### What is expected
Transcribe the line with "Connection | |" and all the lines that follow it in the material below, exactly as they stand.
# # # #
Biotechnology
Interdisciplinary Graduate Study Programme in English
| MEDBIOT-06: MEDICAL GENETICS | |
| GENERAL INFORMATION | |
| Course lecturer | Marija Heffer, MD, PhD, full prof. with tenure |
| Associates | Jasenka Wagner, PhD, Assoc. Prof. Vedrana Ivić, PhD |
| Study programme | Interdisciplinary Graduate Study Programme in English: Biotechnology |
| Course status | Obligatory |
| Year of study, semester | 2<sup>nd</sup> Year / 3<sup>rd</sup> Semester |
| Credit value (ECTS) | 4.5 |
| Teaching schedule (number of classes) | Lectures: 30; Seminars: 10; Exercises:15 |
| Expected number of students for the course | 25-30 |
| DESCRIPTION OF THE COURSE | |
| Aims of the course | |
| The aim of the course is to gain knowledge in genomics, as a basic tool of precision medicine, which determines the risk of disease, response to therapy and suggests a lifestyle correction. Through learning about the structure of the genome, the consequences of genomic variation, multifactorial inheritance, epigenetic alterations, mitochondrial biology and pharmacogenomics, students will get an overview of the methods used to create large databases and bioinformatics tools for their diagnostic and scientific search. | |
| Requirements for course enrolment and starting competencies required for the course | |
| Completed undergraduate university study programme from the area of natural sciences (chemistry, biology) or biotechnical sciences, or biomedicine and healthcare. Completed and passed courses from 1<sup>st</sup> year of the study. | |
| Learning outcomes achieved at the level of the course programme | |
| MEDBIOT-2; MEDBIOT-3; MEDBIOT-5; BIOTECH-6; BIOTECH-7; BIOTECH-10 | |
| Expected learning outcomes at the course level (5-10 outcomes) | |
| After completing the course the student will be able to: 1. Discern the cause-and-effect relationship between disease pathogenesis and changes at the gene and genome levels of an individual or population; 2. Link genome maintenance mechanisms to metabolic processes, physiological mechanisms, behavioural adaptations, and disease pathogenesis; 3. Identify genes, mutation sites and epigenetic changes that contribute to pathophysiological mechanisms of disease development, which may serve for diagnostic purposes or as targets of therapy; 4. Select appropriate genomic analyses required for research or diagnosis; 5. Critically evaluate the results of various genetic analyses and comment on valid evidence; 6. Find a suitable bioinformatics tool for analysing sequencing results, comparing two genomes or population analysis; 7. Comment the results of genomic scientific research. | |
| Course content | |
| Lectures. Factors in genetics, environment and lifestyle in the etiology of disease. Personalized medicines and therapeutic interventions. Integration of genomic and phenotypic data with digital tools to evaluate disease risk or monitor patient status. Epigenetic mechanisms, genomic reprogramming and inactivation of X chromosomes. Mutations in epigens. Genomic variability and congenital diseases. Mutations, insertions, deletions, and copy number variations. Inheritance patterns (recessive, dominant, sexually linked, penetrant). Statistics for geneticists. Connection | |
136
# # # #
### Task answer
| Lectures. Factors in genetics, environment and lifestyle in the etiology of disease. Personalized medicines and therapeutic interventions. Integration of genomic and phenotypic data with digital tools to evaluate disease risk or monitor patient status. Epigenetic mechanisms, genomic reprogramming and inactivation of X chromosomes. Mutations in epigens. Genomic variability and congenital diseases. Mutations, insertions, deletions, and copy number variations. Inheritance patterns (recessive, dominant, sexually linked, penetrant). Statistics for geneticists. Connection | |
136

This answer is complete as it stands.